Similar to the UK, France currently exercises a noise vehicle limit using noise cameras, though it does rely on the police’s ability to catch the person in the act of the noise violation.
A French town situated on the outskirts of Paris has gone about tackling the loud motorcycle exhausts by placing a ‘noise radar’ which is capable of identifying not only the vehicle committing the offence but also the location of the vehicle.
The noise cameras are linked to CCTV
Linked to the Police CCTV cameras it allows a ticket to be issued directly to the offender. As reported by road users the system is currently located in the centre of Villeneuve-le-Roi. The system is set to go live as soon as the law that permits this technology is passed.
The new system was created by Bruitparif, it uses four microphones to measure the decibel levels every tenth of a second. Subsequently, this can be used to track the original source of the sound. This is shown in a series of coloured dots situated behind the machine, known as an ‘acoustic wake.’
In a more isolated part of France, noise is also being tracked in the hills of Saint-Forget which is situated outside Paris. This is one of the most popular routes amongst motorcyclists, the plan is that two further devices will be installed in this location during September.
Noise cameras are also going to be tested in the UK hoping to cut down on the use of illegal exhausts
The announcement from the Department for Transport came on the 8th June. They stated that they will be trialling new ‘noise cameras’ which are designed to home in on the motorists that are breaking the legal volume limits. The plan for several locations to have these cameras installed and tested during the course of the next few months will decide on the future of ‘noise cameras’. If successful they will be further developed across the United Kingdom.
The cameras are aimed at motorists with loud exhausts
These noise cameras are aimed at both motorcyclists and drivers that have illegal exhausts on their vehicle as well as individuals who rev their engines excessively.
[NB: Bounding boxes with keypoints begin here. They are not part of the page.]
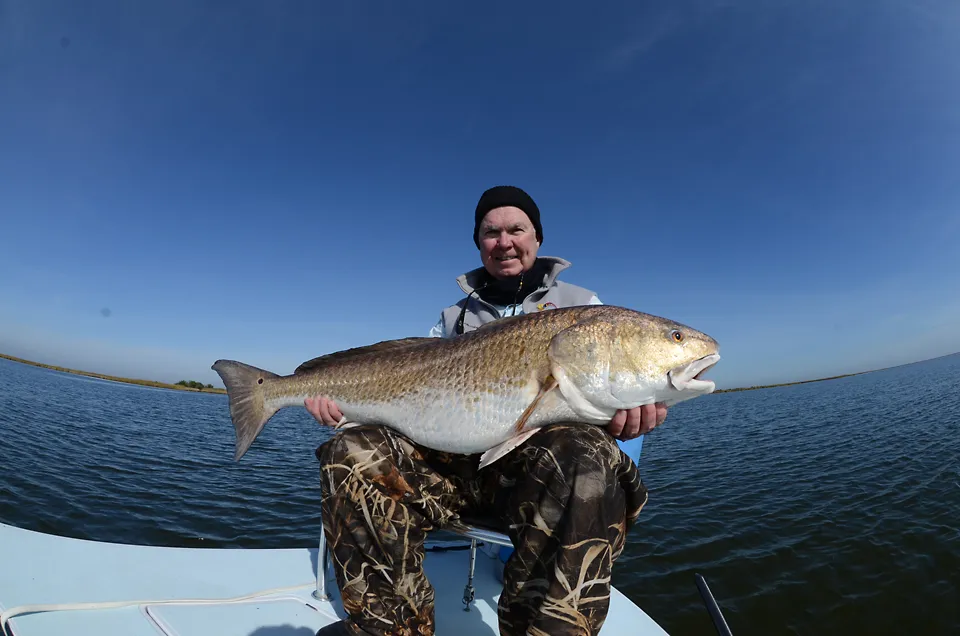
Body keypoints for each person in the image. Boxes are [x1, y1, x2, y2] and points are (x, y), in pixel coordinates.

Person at [308, 186, 668, 636]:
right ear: (479, 243)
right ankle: (389, 627)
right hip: (450, 472)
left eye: (516, 229)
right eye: (491, 232)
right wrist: (348, 409)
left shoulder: (585, 310)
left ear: (537, 238)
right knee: (351, 450)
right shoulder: (450, 320)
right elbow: (410, 391)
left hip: (535, 479)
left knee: (586, 454)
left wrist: (626, 425)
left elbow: (608, 395)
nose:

This will work by a microphone recording the sound of the passing vehicle, following that, ANPR, video and image capturing cameras will create visual data against the vehicle committing the offence.
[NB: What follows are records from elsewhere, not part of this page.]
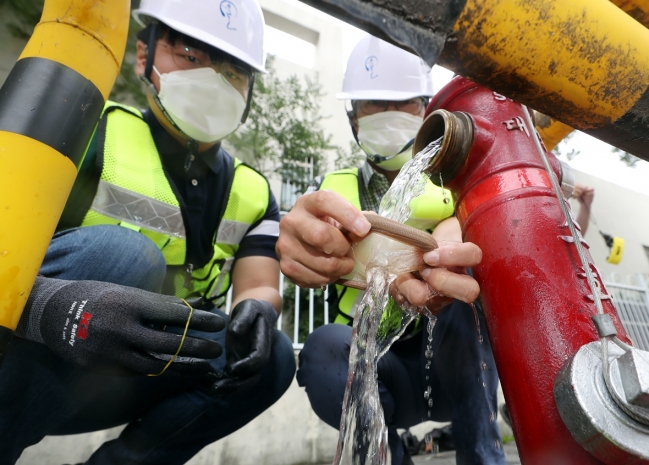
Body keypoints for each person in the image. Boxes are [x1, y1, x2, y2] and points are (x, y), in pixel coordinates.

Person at [0, 1, 295, 463]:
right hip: (45, 353)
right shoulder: (88, 128)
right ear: (145, 55)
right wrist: (51, 309)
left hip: (146, 367)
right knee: (128, 256)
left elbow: (258, 282)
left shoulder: (253, 190)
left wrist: (256, 308)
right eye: (193, 58)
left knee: (273, 358)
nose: (214, 81)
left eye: (233, 72)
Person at [278, 36, 506, 465]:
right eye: (373, 104)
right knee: (324, 347)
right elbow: (299, 239)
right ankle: (388, 455)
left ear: (426, 109)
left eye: (403, 103)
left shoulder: (457, 187)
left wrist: (463, 232)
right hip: (378, 371)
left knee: (464, 280)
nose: (389, 114)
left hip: (452, 369)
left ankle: (482, 453)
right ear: (354, 119)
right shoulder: (331, 191)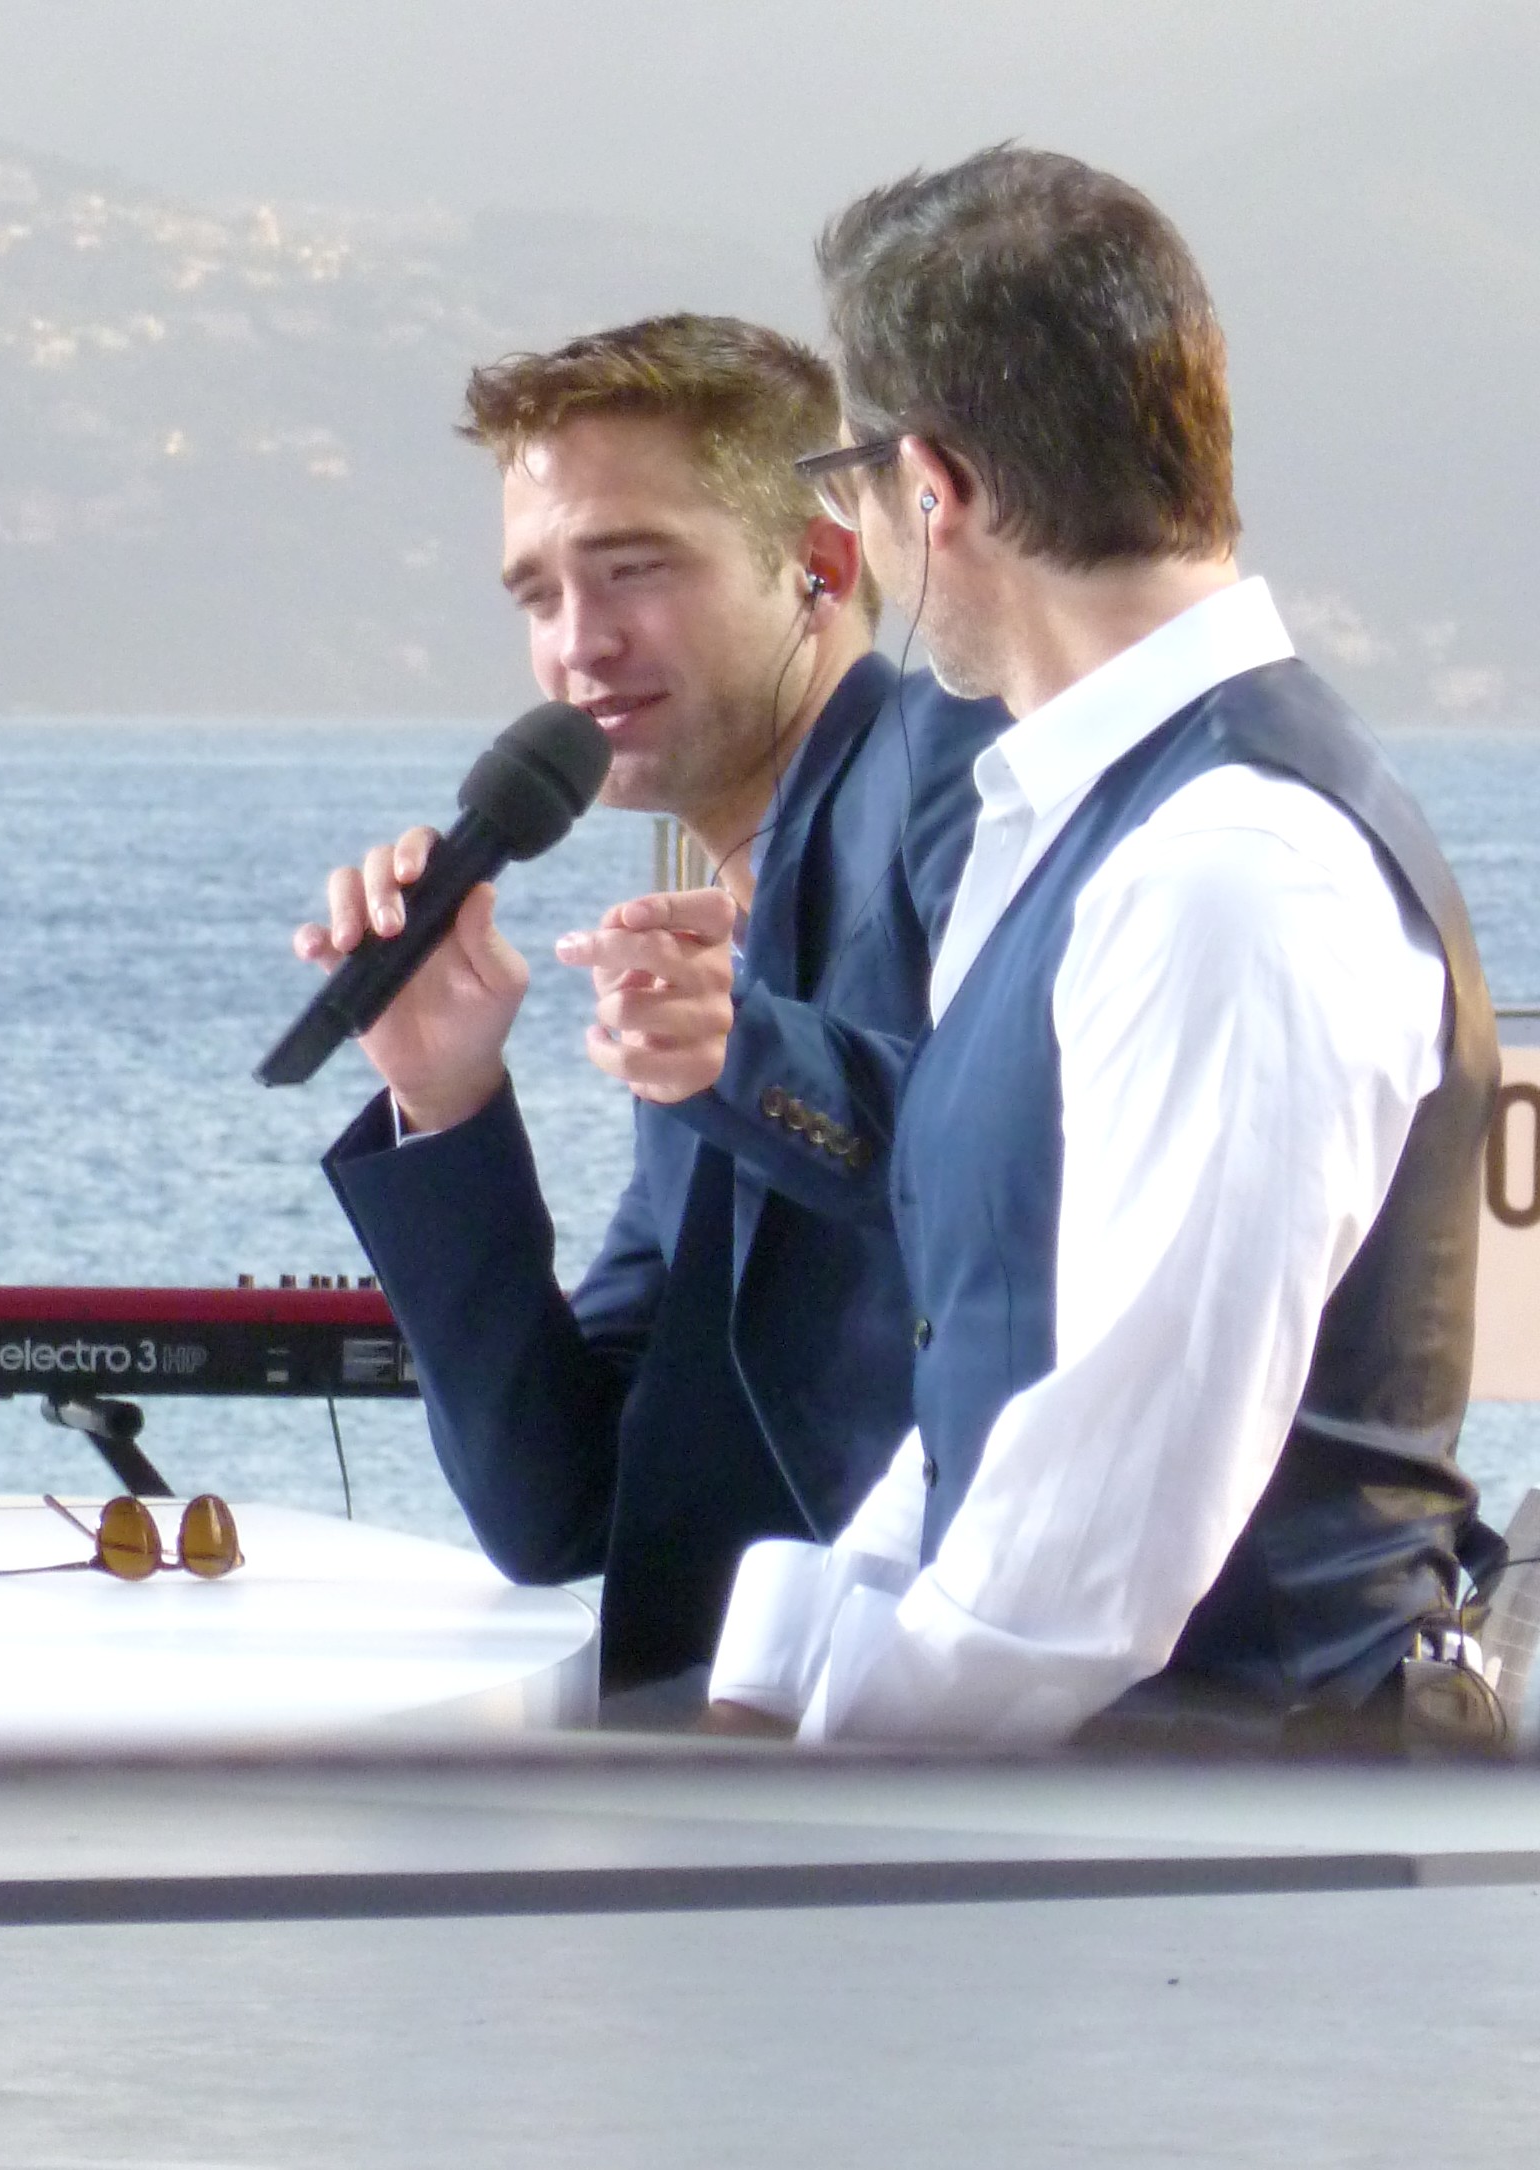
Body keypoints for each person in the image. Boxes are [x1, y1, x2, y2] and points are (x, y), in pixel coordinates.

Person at [701, 147, 1502, 1750]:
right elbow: (998, 1384)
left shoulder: (1233, 874)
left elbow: (1101, 1549)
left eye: (850, 482)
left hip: (1235, 1840)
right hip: (1101, 1817)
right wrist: (781, 1672)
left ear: (936, 491)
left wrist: (813, 1788)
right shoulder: (1097, 826)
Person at [302, 314, 1007, 1707]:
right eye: (537, 596)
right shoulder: (707, 936)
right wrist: (447, 1101)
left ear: (821, 566)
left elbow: (1037, 1198)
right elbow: (558, 1505)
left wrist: (746, 1058)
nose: (580, 644)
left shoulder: (959, 775)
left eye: (635, 569)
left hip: (953, 1730)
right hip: (739, 1745)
Quoting from the Transport Secretary, Chris Grayling said “Noise pollution makes the lives of people in communities across Britain an absolute misery and has very serious health impacts.
“This is why I am determined to crack down on the nuisance drivers who blight our streets. New technology will help us lead the way in making our towns and cities quieter, and I look forward to seeing how these exciting new cameras could work.”
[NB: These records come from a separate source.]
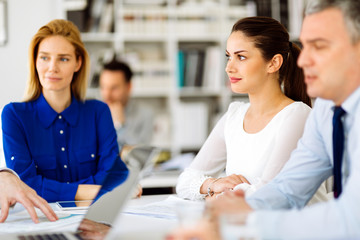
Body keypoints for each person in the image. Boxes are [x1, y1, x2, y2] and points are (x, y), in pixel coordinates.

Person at [170, 0, 360, 239]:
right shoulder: (325, 110)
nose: (302, 61)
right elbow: (287, 189)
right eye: (306, 46)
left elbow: (353, 217)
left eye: (319, 46)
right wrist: (233, 210)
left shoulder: (298, 114)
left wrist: (244, 221)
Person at [176, 16, 329, 203]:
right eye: (228, 57)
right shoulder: (234, 115)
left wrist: (221, 195)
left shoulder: (296, 115)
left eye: (241, 57)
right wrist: (213, 185)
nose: (229, 68)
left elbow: (269, 194)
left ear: (273, 63)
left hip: (301, 229)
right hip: (252, 227)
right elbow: (184, 181)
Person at [1, 19, 128, 202]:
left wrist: (51, 189)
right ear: (35, 61)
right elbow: (25, 184)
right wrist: (93, 190)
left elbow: (114, 175)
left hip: (94, 217)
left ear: (78, 63)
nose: (52, 68)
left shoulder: (98, 112)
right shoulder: (14, 115)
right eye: (44, 57)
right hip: (39, 221)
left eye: (63, 59)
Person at [99, 59, 154, 151]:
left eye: (114, 88)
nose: (107, 94)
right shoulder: (92, 112)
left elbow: (141, 153)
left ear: (128, 87)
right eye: (103, 87)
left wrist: (121, 126)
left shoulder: (146, 113)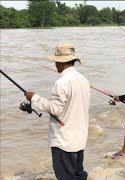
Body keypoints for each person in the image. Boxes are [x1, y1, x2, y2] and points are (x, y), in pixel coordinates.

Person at [24, 43, 91, 180]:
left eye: (55, 61)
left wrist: (34, 98)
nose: (55, 64)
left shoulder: (62, 82)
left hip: (64, 140)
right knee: (79, 174)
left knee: (66, 176)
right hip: (80, 138)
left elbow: (55, 109)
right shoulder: (83, 80)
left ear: (60, 63)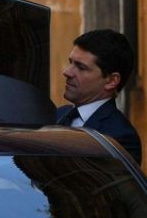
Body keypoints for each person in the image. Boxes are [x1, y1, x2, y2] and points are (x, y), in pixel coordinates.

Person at [57, 28, 142, 164]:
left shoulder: (119, 137)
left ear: (111, 81)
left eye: (81, 67)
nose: (67, 72)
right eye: (71, 62)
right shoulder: (57, 115)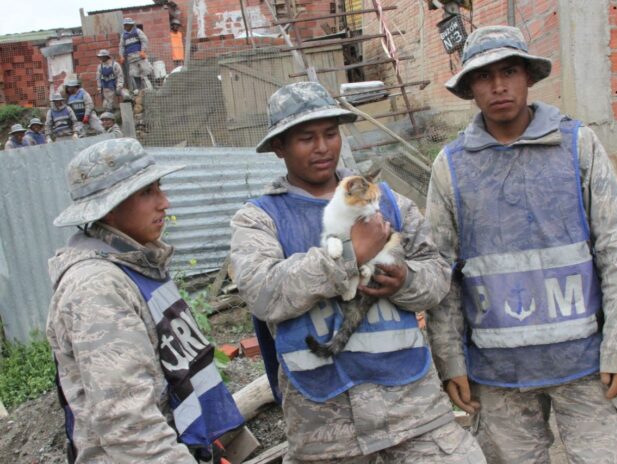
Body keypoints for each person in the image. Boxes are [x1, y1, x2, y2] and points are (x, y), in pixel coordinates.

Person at [229, 81, 485, 464]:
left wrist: (406, 280)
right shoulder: (259, 219)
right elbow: (263, 294)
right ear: (279, 147)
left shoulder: (387, 202)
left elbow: (437, 275)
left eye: (330, 133)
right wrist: (349, 256)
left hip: (414, 411)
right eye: (306, 138)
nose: (322, 147)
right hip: (324, 428)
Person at [426, 25, 617, 463]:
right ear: (470, 88)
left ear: (528, 76)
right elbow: (442, 273)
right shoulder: (450, 167)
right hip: (497, 375)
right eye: (484, 76)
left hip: (585, 365)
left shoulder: (577, 146)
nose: (498, 86)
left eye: (509, 71)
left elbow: (616, 248)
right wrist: (450, 360)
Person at [47, 138, 244, 463]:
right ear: (110, 208)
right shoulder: (96, 288)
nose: (164, 202)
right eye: (146, 192)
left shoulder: (136, 263)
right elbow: (131, 429)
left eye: (159, 187)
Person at [119, 17, 153, 91]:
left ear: (131, 25)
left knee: (146, 72)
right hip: (131, 59)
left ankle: (152, 88)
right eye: (124, 25)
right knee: (135, 75)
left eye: (127, 24)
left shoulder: (137, 31)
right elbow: (121, 46)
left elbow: (144, 40)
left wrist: (143, 51)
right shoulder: (123, 35)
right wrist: (121, 56)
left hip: (140, 57)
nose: (125, 26)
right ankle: (140, 90)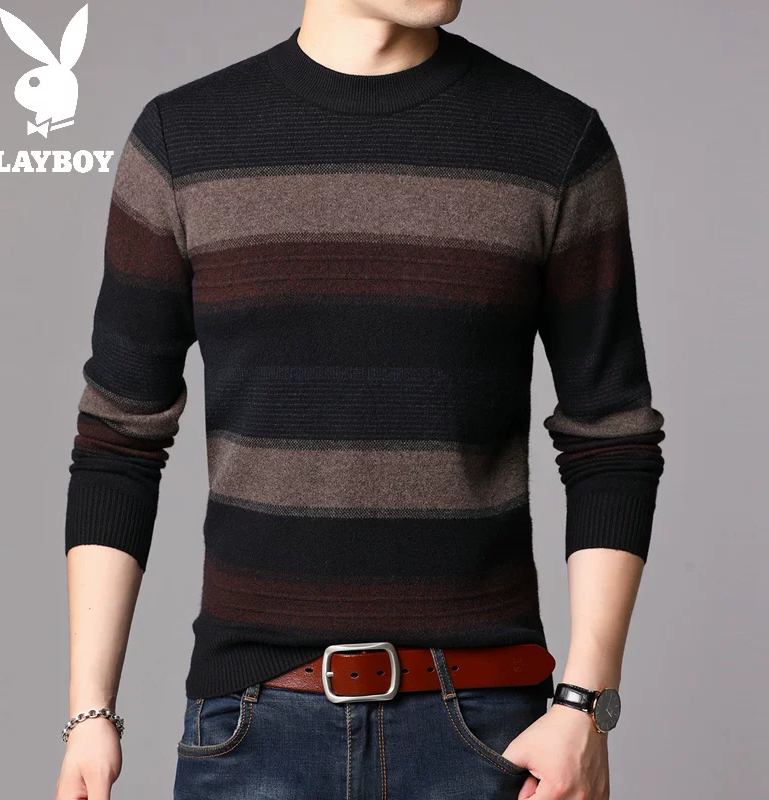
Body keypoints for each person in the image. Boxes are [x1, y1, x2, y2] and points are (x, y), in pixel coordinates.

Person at [55, 1, 666, 799]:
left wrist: (586, 704)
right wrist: (89, 711)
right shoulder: (183, 143)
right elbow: (119, 441)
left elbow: (611, 437)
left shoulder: (553, 142)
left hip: (488, 736)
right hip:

The cameras will ultimately free up police time
Currently, the process of enforcing legal noise limits is carried out by patrolling police officers. Nonetheless, the new systems will have the ability to determine whether the law has been breached by looking into the class and speed of the vehicle in conjunction with the location of the camera.
Tony Campbell, CEO of the Motorcycle Industry Association commented “With growing pressure on the environment, including noise pollution, illegal exhausts fitted by some riders attract unwanted attention to the motorcycle community and do nothing to promote the many benefits motorcycles can offer. All manufacturers produce new motorcycles that follow strict regulations regarding noise and emissions and we welcome these trials as a potential way of detecting excessive noise in our community.”
Long-term exposure can cause mental and physical issues
Following studies that revealed long-term exposure to certain levels of noise can cause mental and physical health problems. Two of the health conditions that have been linked to noise exposure are stress and high blood pressure. Having high blood pressure can increase the risk of stroke and heart disease. This is the main initiation for the trial to be carried out, putting the health of the public first.
Concluding this noise violation is an important issue to tackle. Particularly those who violate the legal noise levels. Often they are the ones contributing to the risk of health problems in the public. The noise cameras will be a massive aid to the police force. Currently, they struggle to tackle the noise levels due to only having patrolling officers.